Pull each line with the string "West" from the entries.

[Saved data entries]
>>
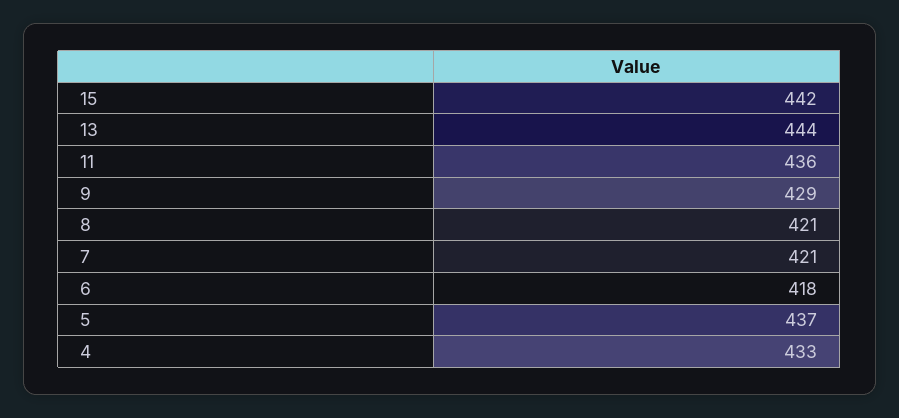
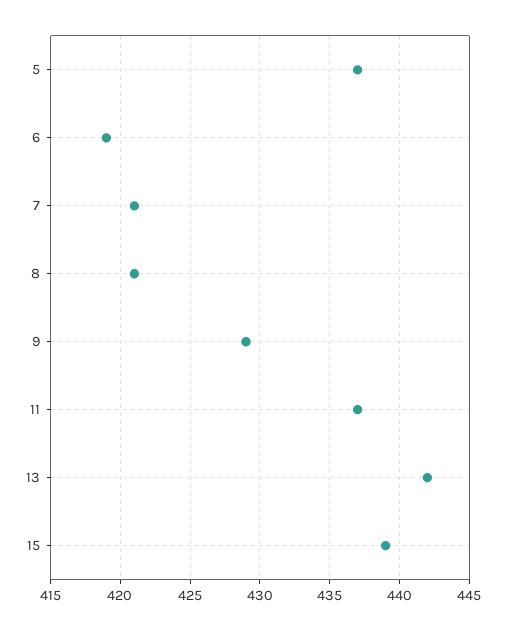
15: 442 -> 439
13: 444 -> 442
11: 436 -> 437
6: 418 -> 419
4: 433 -> none

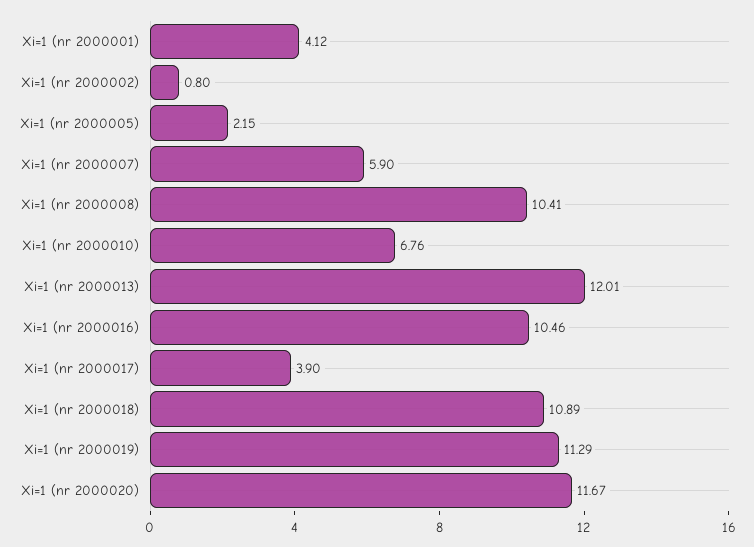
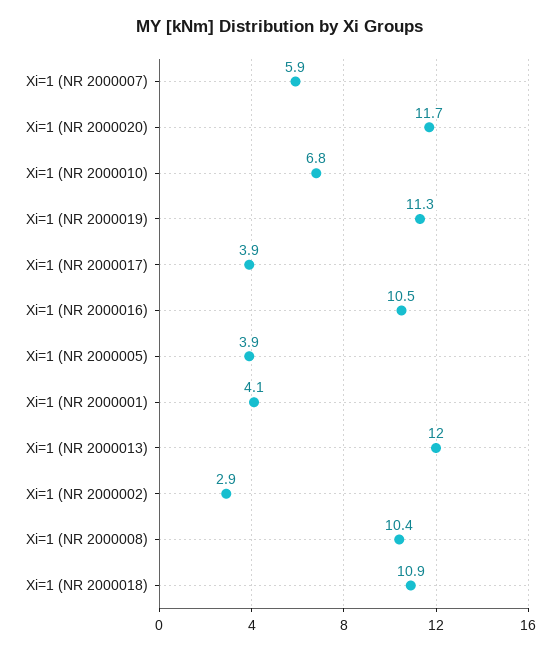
Xi=1 (nr 2000002): 0.8 -> 2.9
Xi=1 (nr 2000005): 2.15 -> 3.9

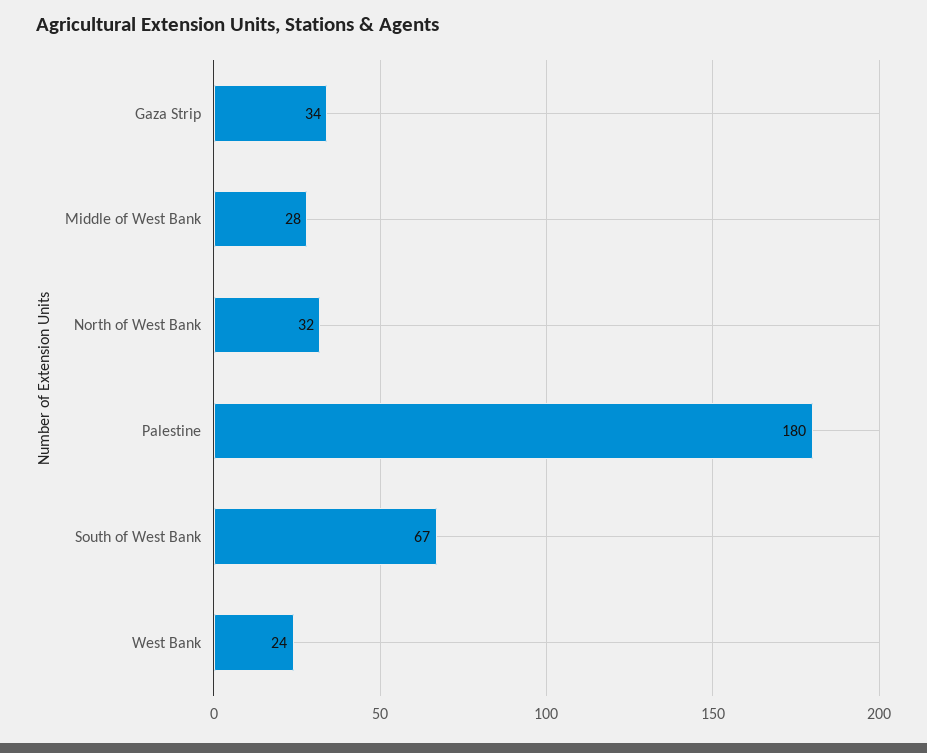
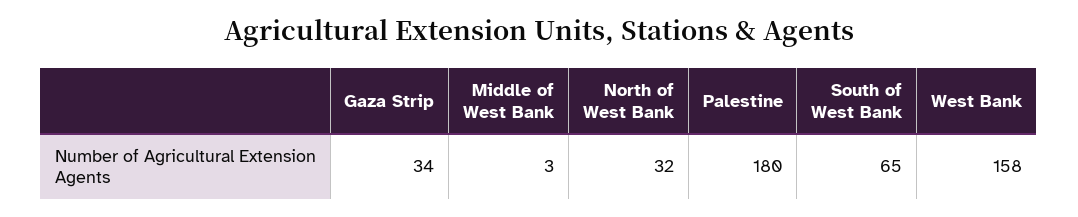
Middle of West Bank: 28 -> 3
South of West Bank: 67 -> 65
West Bank: 24 -> 158

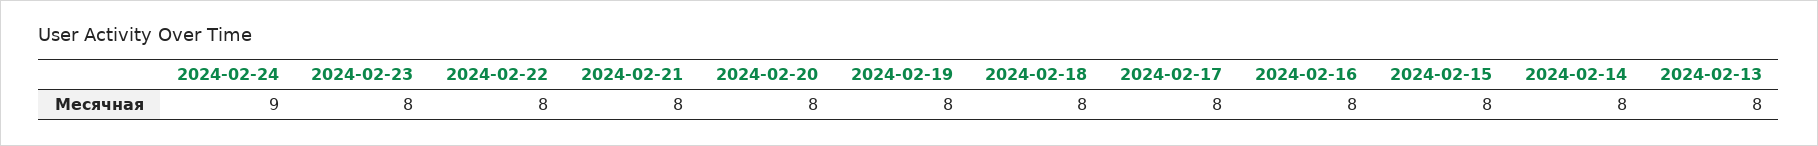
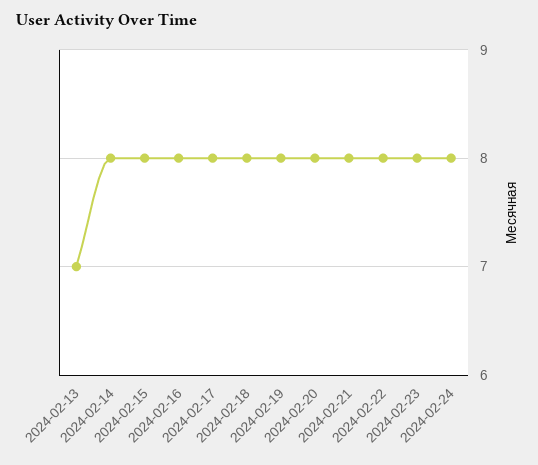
2024-02-24: 9 -> 8
2024-02-13: 8 -> 7

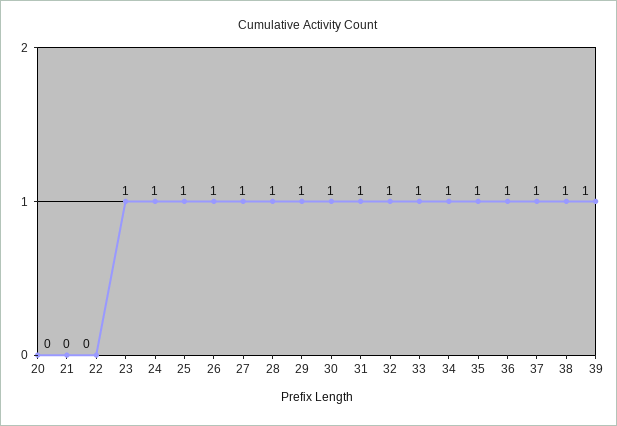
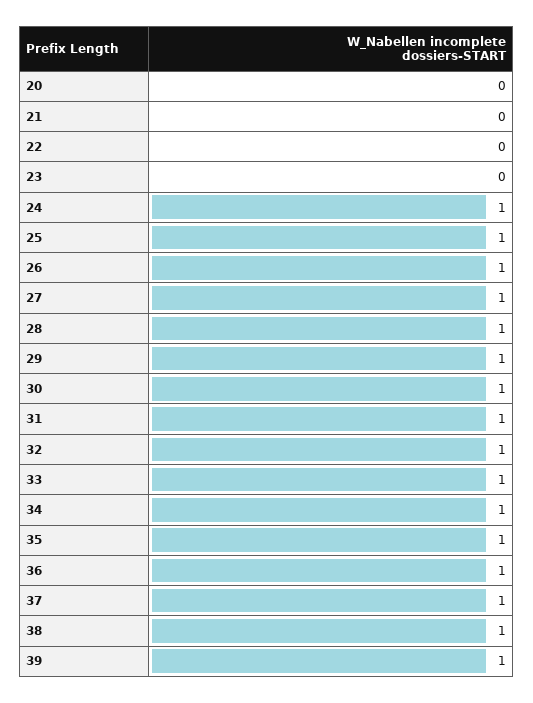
23: 1 -> 0

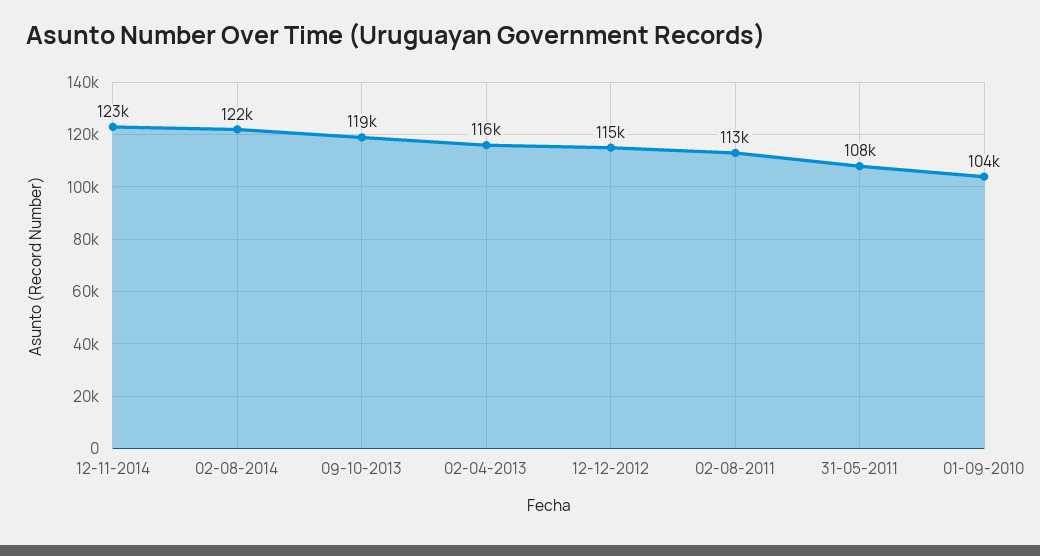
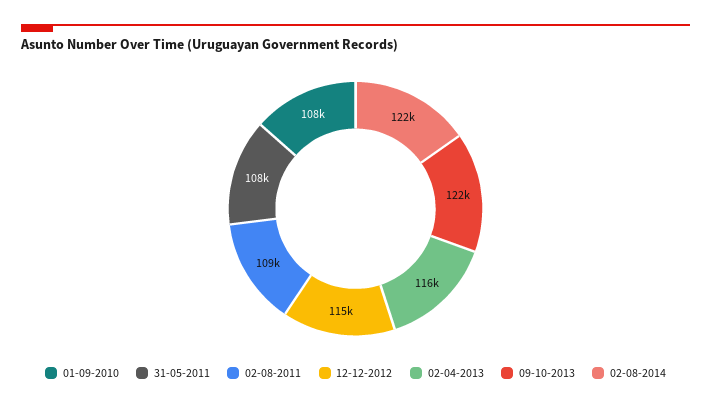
12-11-2014: 123000 -> none
09-10-2013: 119000 -> 122000
02-08-2011: 113000 -> 109000
01-09-2010: 104000 -> 108000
<<
**RESPONSE:**
Middle of West Bank: 28 -> 3
South of West Bank: 67 -> 65
West Bank: 24 -> 158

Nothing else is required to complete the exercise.